Sunday, 19 July 2020 | Shalini Saksena

Manthan in a glass

SHALINI SAKSENA tells you how the commonplace lassi is not so common, given that it transcends borders

A tall of lassi is a must have when one travels to Punjab. A trip to this State is incomplete if one has not had the mitthi lassi. But did you know that this drink for all seasons is not just restricted to Punjab and in fact, can be found in different variants not just in India but in countries like Turkey where is a called Kefir and made from cultured fermented milk, in Mongolia where it is known as Kumis and made from fermented mare’s milk and Amasi from South Africa.

Radha Bhatia, chairperson of Bird Group travel conglomerate, tells you that the idea of a coffee table book — Lassis Of India: Smoothies With A Twist — on the good old lassi came up while having a conversation with her granddaughter, who while was enthused with the idea of a smoothie was not so enamoured with the lassi. That got her thinking and led her on a journey that lasted three years. “It took me three year to get all the research work and finally get down to writing the book. Not because the research itself was challenging but because I only had time on Saturdays to sit down to trace the history of this versatile drink that one can have any time of the year and with any meal or make a meal out of it. During my travels, I came across many recipes. I also met people who would talk about their culture and how a particular food was popular. Back home, a lot of my friends helped me in my research,” Bhatia says.

She tells you that there is a difference between lassi and smoothie. A smoothie, one is told, primarily has fruits and veggies unlike the lassi. “A lassi that is churned in a mixie jar is very different from the taste of the lassi that is made in a handi and madhani. I want people to experience the real taste and hence are in the process of selling the handi and the madhani online. There is a whole process of using the madhani is an exercise for the hands as well. when you use the wooden madhani one has to use the mounds on the hands for the circular motion. This is a great exercise,” She says.

People around Bhatia were not very convinced when they came to know that she was in the process of writing a book on lassis. “They wanted to know why I had chosen this particular drink and not something else. ‘Why not something more exotic,’ they had wanted to know.
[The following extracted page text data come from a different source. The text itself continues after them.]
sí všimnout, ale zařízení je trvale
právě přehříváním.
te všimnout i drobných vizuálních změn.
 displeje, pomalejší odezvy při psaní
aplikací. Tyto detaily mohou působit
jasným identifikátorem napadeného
Also, I had wanted a person of repute who knew the food industry to write the foreward. It was a Saturday. I called up Vir Sanghvi and told him about my book. At first, he was not enthusiastic but when I gave him the details, he was totally onboard,” Bhatia says whose favourite lassi is from Kashmir that has almonds, saffron, cashews, pistachios, walnuts, honey, sugar, gulkand, rose water, rose petals, cardamoms and of course dahi. All the ingredients are whisked. Poured in a glass, garnished with rose petals and cardamoms and served chilled.
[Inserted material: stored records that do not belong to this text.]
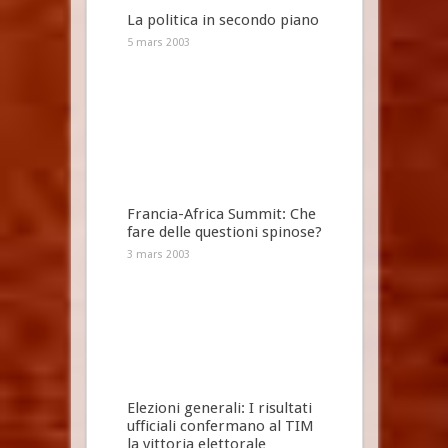
La politica in secondo piano
5 mars 2003
Francia-Africa Summit: Che
fare delle questioni spinose?
3 mars 2003
Elezioni generali: I risultati
ufficiali confermano al TIM
la vittoria elettorale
Another favourite of hers Talicha More — tempered buttermilk from Tamil Nadu that has mustard seeds, dry red chilli, hing, curry leaves, salt and buttermilk. All the ingredients are fried in mustard oil and then buttermilk is added, simmered for a few minutes and seasoned with salt. This can be had with rice or just enjoyed as a drink. The book that has over 74 lassi recipes — some traditional and others a modern-day variation like the spinach lassi or aloe vera lassi or date lassi or even crème brulee lassi — gives you a history of the drink, the region from where it is and the traditions around it.